Hi, Torrere. Either I miscommunicated or you misread me. I was actually criticizing the so-called "Holy Wars" and made my views on murder pretty clear. As I said, we do not live in a theocracy as the Israelites did in the Old Testament. The theocracy form of government ended long before Rome conquered the Jews. With the incarnation of Jesus and the instatement of a New Covenant, things changed bigtime. The God of the Bible does not call his people to fight crusades for religion during this time period following the New Testament, and, according to the Bible, he won't do so again until the end of the world when he comes (again, incarnate) to lead it himself.

True--it's your prerogative to call me what you want, but for myself I would deny a religious association with the groups you mentioned. I would not identify myself as an Arian (again, "Arian" + "Christian" = a contradiction in terms since an Arian refuses the doctrine of Christ's deity, a doctrine which is imperative to his salvific power), nor would I identify myself with Catholics (because of other major doctrinal deviations from the Bible). These are doctrinal points of contention, not slight disagreements. As I stated before, there may have been good-but-falsely-taught people on either sides of those wars, but I would not place much stock in either side being made up of truly Christian warriors.

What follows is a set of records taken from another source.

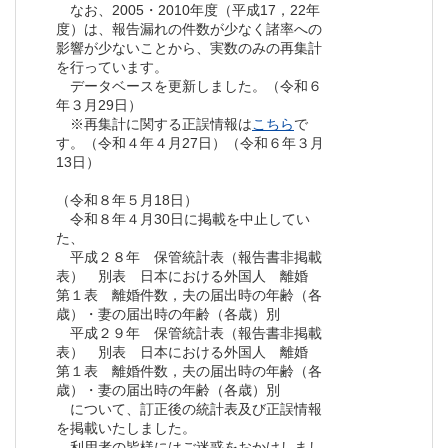
なお、2005・2010年度（平成17，22年
度）は、報告漏れの件数が少なく諸率への
影響が少ないことから、実数のみの再集計
を行っています。
データベースを更新しました。（令和６
年３月29日）
※再集計に関する正誤情報は
こちら
で
す。（令和４年４月27日）（令和６年３月
13日）
（令和８年５月18日）
令和８年４月30日に掲載を中止してい
た、
平成２８年 保管統計表（報告書非掲載
表） 別表 日本における外国人 離婚
第１表 離婚件数，夫の届出時の年齢（各
歳）・妻の届出時の年齢（各歳）別
平成２９年 保管統計表（報告書非掲載
表） 別表 日本における外国人 離婚
第１表 離婚件数，夫の届出時の年齢（各
歳）・妻の届出時の年齢（各歳）別
について、訂正後の統計表及び正誤情報
を掲載いたしました。
利用者の皆様にはご迷惑をおかけしまし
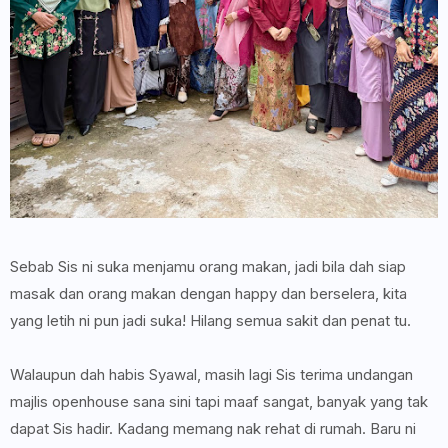
Sebab Sis ni suka menjamu orang makan, jadi bila dah siap
masak dan orang makan dengan happy dan berselera, kita
yang letih ni pun jadi suka! Hilang semua sakit dan penat tu.
Walaupun dah habis Syawal, masih lagi Sis terima undangan
majlis openhouse sana sini tapi maaf sangat, banyak yang tak
dapat Sis hadir. Kadang memang nak rehat di rumah. Baru ni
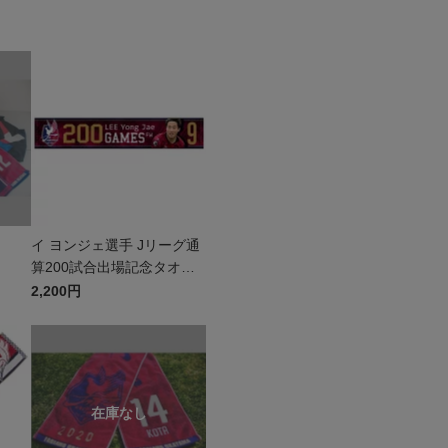
イ ヨンジェ選手 Jリーグ通
算200試合出場記念タオル
マフラー
2,200円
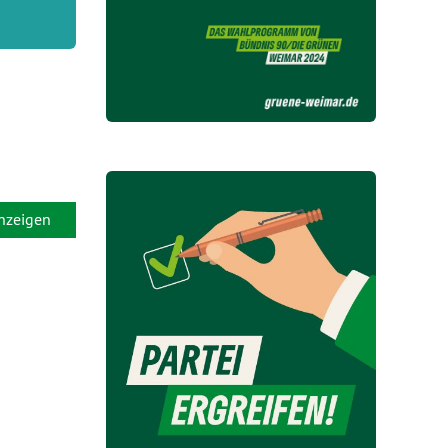
anzeigen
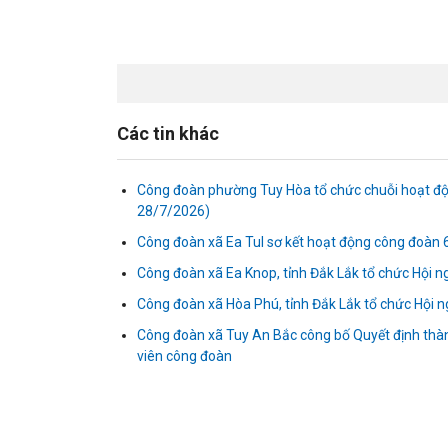
Các tin khác
Công đoàn phường Tuy Hòa tổ chức chuỗi hoạt đ
28/7/2026)
Công đoàn xã Ea Tul sơ kết hoạt động công đoàn
Công đoàn xã Ea Knop, tỉnh Đắk Lắk tổ chức Hội 
Công đoàn xã Hòa Phú, tỉnh Đắk Lắk tổ chức Hội 
Công đoàn xã Tuy An Bắc công bố Quyết định thà
viên công đoàn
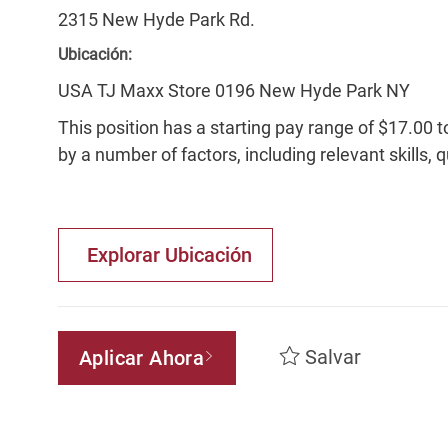
2315 New Hyde Park Rd.
Ubicación:
USA TJ Maxx Store 0196 New Hyde Park NY
This position has a starting pay range of $17.00 t
by a number of factors, including relevant skills, 
Explorar Ubicación
Salvar
Aplicar Ahora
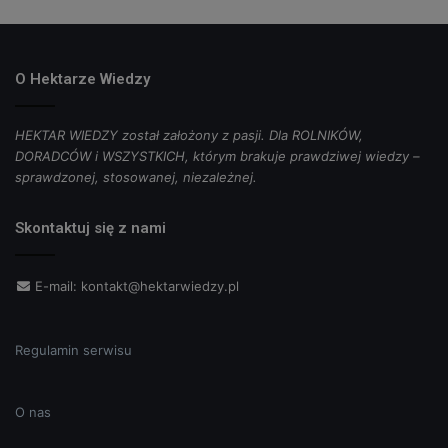
O Hektarze Wiedzy
HEKTAR WIEDZY został założony z pasji. Dla ROLNIKÓW,
DORADCÓW i WSZYSTKICH, którym brakuje prawdziwej wiedzy –
sprawdzonej, stosowanej, niezależnej.
Skontaktuj się z nami
E-mail:
kontakt@hektarwiedzy.pl
Regulamin serwisu
O nas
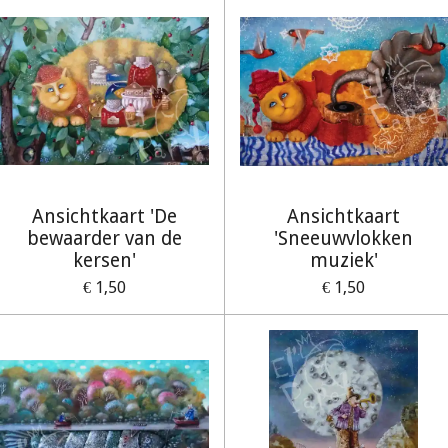
Ansichtkaart 'De
Ansichtkaart
bewaarder van de
'Sneeuwvlokken
kersen'
muziek'
€ 1,50
€ 1,50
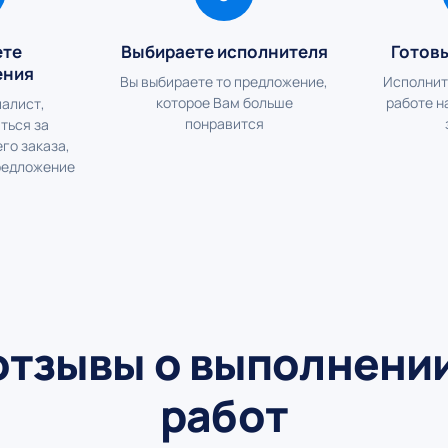
ете
Выбираете исполнителя
Готов
ения
Вы выбираете то предложение,
Исполнит
которое Вам больше
работе н
алист,
понравится
ться за
го заказа,
редложение
отзывы о выполнени
работ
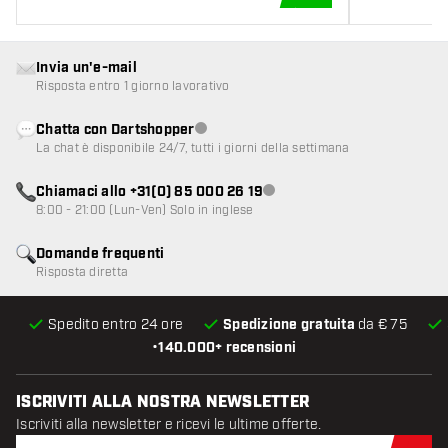
AGGIUNGI AL CARR
Invia un'e-mail
Risposta entro 1 giorno lavorativo
Chatta con Dartshopper
Servizio clienti non disponibile
La chat è disponibile 24/7, tutti i giorni della settimana
Chiamaci allo +31(0) 85 000 26 19
Servizio clienti non disponibile
8:00 - 21:00 (Lun-Ven) Solo in inglese
Domande frequenti
Risposta diretta
Spedito entro 24 ore
Spedizione gratuita
da € 75
•
140.000+ recensioni
ISCRIVITI ALLA NOSTRA NEWSLETTER
Iscriviti alla newsletter e ricevi le ultime offerte.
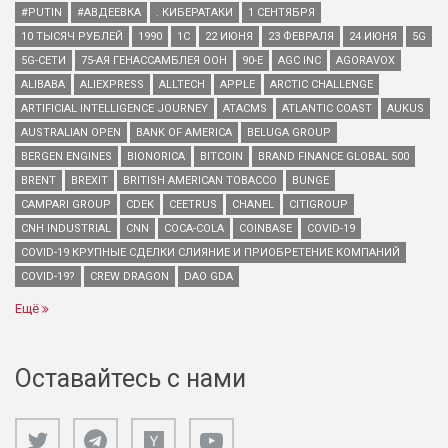
#PUTIN
#АВДЕЕВКА
. КИБЕРАТАКИ
1 СЕНТЯБРЯ
10 ТЫСЯЧ РУБЛЕЙ
1990
1С
22 ИЮНЯ
23 ФЕВРАЛЯ
24 ИЮНЯ
5G
5G-СЕТИ
75-АЯ ГЕНАССАМБЛЕЯ ООН
90-Е
AGC INC
AGORAVOX
ALIBABA
ALIEXPRESS
ALLTECH
APPLE
ARCTIC CHALLENGE
ARTIFICIAL INTELLIGENCE JOURNEY
ATACMS
ATLANTIC COAST
AUKUS
AUSTRALIAN OPEN
BANK OF AMERICA
BELUGA GROUP
BERGEN ENGINES
BIONORICA
BITCOIN
BRAND FINANCE GLOBAL 500
BRENT
BREXIT
BRITISH AMERICAN TOBACCO
BUNGE
CAMPARI GROUP
CDEK
CEETRUS
CHANEL
CITIGROUP
CNH INDUSTRIAL
CNN
COCA-COLA
COINBASE
COVID-19
COVID-19 КРУПНЫЕ СДЕЛКИ СЛИЯНИЕ И ПРИОБРЕТЕНИЕ КОМПАНИЙ
COVID-19?
CREW DRAGON
DAO GDA
Ещё
Оставайтесь с нами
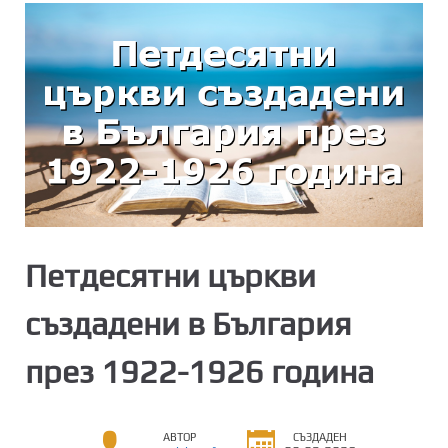
Петдесятни църкви
създадени в България
през 1922-1926 година
АВТОР
СЪЗДАДЕН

Just as you do not seem to fault ALL Muslims for extremist acts of Islamic terrorism (that would be absurd), nor should you assume that the "Christians" who called themselves "Christians" in the crusades you mentioned are truly representative of all who would call themselves Christians throughout history.

As has been stated, we're talking about the God of the Bible here. The one who revealed himself in the pages of a book that has lasted down through the ages as the best-selling and the most influential book of all. We're not talking about the Arian idea of God. We're not talking merely about my own personal "take" on God, about the Catholic's "take" on God or the Muslim's "take" on God.

The God of the Bible. Not the contrived, passed-down, watered-down god of traditionalism-steeped, Bible-neglecting churches. Not the alternative man-made gods (whether wooden or merely inventions of the mind) that have no ears to hear or eyes to see or hands to help people with.

Humanly, we want a god who is our own creation--something we can wrap our minds around and comprehend and find the beginning and the end of. But what true and lasting security can the offspring of mortal minds offer? Show me a book besides the Bible that wasn't written by merely wise mortals. Show me a book besides the Bible that doesn't offer another man-made alternative.

I don't want wood, hay and stubble. I don't want a god that my own village silversmith made out of silver that got into the mines as the result of a big bang or some other fantastic non-God origin. I want something bigger than me to worship. I want something bigger than any man (even nice respectible prophet-type miracle-making men) to worship. No other religion on Earth offers me anything that matches up to the God of the Bible.

Frankly, I don't even want a religion. I want a relationship. That is what the God of the Bible offers me. I haven't found a better, more substantial, more well-documented, more proven object for my faith than I find in Jesus Christ the Righteous.